_EXERCISE TEXT_
__________

My name is Mary and I am 73 years old. This is the first time I have spoken publicly about the whole story of my mental health problems. I am doing so in the hope that it might encourage others to be honest and get some help instead of “soldiering on” and becoming more ill – either physically or mentally. I am in no doubt that there is a direct correlation between the two because I have experienced it personally.
First, a wee bit of context – I was married at 19 and had 3 children by the time I was 25. My husband worked various jobs before he went to university at 24 when our girls were 2 and 3 years old. I was a stay-at-home mum till our son was 5 years old when I went to college and qualified as a social worker. I had a wonderful career – not easy but rewarding. In hindsight there were times when I experienced stress and quite extreme anxiety but just “got on with it”. I became a granny at 46 and was over the moon. I got several promotions and eventually became Assistant Head of Social Work for my district at the time of local government reorganisation in Scotland. This was a tough job – our whole departmental structure changed dramatically as did our political masters. I was part of a supportive management team and in 1999 I changed from being in charge of Child Protection and Children and Families teams to Adult Care. This was a difficult transition since many of the Adult Services teams were totally opposed to the changes but it was my job to implement these changes despite the opposition. Work was really full on – then on top of all that our oldest grandchild who was 6 years old was diagnosed with malignant cancer. He had to have chemotherapy for months then radiotherapy. The experience of having a young child so ill and watching the effect this was having on my daughter who was trying to cope with it – and I was completely unable to “fix it”. This really took its toll on me. Added to this my father-in-law was seriously ill at the same time and subsequently passed away. Round about the same time my daughter’s second child – who was always very active and bounced his way around! – was diagnosed with Perthes Disease – a bone disease in the hip – and had to use a wheelchair much of the time. More pressure!
I remember struggling to cope with high level meetings at work, slowly losing my confidence and experiencing increased anxiety about things which in the past I would always have taken in my stride. Going into meetings feeling panicky, sweating, shaking and unable to focus on the issues became the norm. I didn’t share this with anyone for ages – not even my husband. I felt I needed to “get a grip”. I wasn’t sleeping, wakening up at 4 in the morning, sweating and having butterflies in my stomach. This had been happening for a while – to the extent that I was avoiding speaking to anyone unless it was absolutely necessary. I then developed a really sore throat and decided to phone my GP from work to ask for an appointment which I got the same day. I left my office and went for the appointment and it was like a dam bursting. I had no idea before I met with her that I would spend ages telling her how I was feeling. She told me that I was basically suffering from complete overload, partly because I wasn’t able to “fix” everything that was going wrong and the best she could do for me at that moment was to lighten the load and sign me off work. She couldn’t take away the rest of the stressful situations but as a starter she could help me off load as much as possible.

__________

_EXERCISE AIM_
Rewrite the story between "My name is Mary" and "experienced it personally.", inclusive, putting "openly" in place of "publicly". The listing that comes next is separate material with no link to the story.

_EXTRACTED RECORDS_
__________

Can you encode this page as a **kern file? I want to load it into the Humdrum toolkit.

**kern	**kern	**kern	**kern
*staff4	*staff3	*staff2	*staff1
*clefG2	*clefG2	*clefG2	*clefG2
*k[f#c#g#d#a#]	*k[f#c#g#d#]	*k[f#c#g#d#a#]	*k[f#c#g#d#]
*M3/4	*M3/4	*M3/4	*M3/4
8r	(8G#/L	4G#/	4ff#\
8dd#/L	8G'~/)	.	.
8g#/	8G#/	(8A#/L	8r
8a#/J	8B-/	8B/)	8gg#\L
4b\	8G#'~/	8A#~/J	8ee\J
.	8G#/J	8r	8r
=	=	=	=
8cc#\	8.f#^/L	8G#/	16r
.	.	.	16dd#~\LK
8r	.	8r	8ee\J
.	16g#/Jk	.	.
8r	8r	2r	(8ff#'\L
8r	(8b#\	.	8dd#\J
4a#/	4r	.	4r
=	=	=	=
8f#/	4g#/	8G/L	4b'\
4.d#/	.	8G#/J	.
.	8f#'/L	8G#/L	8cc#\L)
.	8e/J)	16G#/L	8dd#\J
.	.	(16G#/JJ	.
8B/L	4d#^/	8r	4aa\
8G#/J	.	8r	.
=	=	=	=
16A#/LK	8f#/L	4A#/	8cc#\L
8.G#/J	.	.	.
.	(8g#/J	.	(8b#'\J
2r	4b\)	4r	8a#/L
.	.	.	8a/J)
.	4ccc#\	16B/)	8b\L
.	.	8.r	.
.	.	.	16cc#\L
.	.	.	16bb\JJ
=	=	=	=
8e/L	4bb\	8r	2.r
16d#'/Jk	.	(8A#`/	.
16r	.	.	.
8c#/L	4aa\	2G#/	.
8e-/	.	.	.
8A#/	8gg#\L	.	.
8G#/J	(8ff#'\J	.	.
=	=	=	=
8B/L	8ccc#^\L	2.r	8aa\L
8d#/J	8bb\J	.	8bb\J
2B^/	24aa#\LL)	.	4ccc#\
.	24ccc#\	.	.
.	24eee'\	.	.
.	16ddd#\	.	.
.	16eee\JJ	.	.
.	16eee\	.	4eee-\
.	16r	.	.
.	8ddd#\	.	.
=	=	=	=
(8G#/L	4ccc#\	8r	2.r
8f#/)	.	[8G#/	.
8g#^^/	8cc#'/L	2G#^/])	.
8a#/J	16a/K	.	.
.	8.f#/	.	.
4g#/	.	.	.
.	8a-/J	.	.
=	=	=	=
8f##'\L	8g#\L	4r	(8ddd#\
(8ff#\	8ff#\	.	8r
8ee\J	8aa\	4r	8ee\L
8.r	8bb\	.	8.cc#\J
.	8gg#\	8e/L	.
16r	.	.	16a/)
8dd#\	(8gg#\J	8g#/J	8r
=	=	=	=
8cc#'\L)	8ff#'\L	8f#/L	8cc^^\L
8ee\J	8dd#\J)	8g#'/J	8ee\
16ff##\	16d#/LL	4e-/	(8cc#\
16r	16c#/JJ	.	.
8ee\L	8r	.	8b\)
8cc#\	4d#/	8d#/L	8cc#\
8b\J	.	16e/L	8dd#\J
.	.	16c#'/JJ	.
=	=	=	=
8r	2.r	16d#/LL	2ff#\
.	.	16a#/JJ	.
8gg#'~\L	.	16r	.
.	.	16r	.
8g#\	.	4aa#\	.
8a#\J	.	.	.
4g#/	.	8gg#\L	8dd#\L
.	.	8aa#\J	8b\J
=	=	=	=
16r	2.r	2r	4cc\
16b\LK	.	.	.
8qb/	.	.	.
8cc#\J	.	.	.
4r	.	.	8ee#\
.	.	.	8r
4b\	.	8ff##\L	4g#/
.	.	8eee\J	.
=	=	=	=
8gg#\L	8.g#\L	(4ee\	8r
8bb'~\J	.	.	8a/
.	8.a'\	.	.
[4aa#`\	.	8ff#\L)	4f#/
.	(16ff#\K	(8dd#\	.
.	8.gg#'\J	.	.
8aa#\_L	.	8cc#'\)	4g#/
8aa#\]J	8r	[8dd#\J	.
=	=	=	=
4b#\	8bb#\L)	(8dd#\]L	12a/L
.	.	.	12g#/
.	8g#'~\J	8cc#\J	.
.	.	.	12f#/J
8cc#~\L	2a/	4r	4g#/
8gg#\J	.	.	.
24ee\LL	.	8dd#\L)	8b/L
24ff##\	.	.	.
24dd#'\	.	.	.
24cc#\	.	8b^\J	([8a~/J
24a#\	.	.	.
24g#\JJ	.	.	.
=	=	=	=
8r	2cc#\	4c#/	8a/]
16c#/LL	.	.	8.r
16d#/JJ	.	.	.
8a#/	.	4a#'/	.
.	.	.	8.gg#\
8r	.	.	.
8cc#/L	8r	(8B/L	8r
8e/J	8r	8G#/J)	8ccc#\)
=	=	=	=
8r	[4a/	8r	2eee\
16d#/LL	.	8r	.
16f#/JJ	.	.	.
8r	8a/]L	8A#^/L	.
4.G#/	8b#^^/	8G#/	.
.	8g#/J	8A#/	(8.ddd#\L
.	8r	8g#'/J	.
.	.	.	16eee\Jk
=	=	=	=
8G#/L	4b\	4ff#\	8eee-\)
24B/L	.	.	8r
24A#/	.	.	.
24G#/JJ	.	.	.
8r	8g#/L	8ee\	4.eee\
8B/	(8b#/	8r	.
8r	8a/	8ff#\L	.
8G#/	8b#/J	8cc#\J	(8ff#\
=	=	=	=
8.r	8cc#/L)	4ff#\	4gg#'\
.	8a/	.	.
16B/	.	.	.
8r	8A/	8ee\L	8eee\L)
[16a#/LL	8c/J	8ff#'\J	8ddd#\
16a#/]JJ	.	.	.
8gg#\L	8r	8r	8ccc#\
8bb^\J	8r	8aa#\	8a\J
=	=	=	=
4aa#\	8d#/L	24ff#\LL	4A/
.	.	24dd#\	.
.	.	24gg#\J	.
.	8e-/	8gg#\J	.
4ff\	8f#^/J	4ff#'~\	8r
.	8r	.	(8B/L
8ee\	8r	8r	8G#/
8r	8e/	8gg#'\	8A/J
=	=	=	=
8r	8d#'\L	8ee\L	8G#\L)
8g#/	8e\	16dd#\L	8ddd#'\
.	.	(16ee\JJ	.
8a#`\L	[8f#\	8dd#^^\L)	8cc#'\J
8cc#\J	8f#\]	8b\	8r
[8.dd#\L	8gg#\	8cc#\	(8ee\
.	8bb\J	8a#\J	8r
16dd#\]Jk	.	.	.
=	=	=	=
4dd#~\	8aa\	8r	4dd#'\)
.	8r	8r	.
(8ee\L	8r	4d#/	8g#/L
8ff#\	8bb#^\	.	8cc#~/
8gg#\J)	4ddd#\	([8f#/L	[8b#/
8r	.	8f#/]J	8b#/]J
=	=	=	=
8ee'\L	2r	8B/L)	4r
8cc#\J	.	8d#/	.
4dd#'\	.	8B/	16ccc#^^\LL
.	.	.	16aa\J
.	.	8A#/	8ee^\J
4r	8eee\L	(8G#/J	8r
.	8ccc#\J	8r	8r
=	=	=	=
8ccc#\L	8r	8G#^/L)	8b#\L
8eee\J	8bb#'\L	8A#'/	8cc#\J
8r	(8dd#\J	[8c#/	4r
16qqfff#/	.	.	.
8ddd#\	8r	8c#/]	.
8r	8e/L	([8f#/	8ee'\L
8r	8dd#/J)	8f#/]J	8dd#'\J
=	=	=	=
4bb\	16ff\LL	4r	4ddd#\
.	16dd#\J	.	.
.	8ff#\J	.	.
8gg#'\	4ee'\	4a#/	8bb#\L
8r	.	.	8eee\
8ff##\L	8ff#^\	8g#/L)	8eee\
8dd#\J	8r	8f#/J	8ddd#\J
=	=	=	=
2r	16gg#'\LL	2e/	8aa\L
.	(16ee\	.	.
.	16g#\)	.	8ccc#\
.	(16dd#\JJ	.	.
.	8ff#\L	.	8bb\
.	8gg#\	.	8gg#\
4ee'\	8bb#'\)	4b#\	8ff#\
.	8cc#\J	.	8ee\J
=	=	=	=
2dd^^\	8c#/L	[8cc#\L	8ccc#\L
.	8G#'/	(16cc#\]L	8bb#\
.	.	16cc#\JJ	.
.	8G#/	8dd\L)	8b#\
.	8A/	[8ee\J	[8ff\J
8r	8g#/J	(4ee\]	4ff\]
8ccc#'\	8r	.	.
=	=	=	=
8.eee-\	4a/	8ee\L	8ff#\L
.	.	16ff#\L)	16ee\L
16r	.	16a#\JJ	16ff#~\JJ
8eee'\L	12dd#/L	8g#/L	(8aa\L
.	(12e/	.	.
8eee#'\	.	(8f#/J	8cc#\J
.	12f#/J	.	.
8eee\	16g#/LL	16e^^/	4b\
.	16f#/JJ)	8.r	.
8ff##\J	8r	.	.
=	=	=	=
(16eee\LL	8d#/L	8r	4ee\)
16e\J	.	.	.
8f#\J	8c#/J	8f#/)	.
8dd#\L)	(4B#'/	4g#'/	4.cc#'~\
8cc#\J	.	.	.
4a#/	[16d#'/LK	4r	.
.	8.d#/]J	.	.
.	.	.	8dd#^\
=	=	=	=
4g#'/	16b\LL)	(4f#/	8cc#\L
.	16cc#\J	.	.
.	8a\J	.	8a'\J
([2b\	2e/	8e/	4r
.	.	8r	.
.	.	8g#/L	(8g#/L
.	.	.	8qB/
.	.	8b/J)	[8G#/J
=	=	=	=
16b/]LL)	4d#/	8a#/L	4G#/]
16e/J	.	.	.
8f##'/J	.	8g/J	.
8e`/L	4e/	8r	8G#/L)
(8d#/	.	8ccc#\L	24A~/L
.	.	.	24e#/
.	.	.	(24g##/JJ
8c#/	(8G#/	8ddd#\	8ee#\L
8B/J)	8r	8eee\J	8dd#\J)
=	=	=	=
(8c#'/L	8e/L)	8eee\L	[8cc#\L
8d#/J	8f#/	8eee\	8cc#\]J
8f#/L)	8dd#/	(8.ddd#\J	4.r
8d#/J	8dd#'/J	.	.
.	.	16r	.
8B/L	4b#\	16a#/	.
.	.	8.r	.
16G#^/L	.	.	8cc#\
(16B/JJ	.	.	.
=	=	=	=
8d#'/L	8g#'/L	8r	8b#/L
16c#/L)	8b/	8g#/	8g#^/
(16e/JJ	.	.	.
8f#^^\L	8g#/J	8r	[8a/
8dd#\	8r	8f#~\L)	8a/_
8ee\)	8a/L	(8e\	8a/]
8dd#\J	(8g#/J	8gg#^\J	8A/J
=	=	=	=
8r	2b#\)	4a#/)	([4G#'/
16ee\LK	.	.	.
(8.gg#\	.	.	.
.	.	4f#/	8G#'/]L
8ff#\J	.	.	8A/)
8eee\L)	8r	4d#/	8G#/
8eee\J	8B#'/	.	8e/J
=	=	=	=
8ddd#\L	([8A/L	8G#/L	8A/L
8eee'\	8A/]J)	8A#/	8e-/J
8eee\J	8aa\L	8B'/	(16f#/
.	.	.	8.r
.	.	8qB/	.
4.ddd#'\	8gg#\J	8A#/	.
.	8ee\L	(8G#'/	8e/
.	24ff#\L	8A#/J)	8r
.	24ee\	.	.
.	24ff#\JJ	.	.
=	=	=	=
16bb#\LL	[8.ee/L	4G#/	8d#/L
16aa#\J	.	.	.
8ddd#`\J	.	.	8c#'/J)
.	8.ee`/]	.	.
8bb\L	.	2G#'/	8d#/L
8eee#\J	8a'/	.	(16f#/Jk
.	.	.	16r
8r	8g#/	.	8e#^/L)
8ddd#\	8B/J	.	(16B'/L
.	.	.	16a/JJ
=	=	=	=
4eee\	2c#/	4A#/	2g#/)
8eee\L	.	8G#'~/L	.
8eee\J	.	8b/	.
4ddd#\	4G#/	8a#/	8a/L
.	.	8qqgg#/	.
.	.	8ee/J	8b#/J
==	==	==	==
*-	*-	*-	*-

__________

_SOLUTION FOR THIS PROBLEM_
My name is Mary and I am 73 years old. This is the first time I have spoken openly about the whole story of my mental health problems. I am doing so in the hope that it might encourage others to be honest and get some help instead of “soldiering on” and becoming more ill – either physically or mentally. I am in no doubt that there is a direct correlation between the two because I have experienced it personally.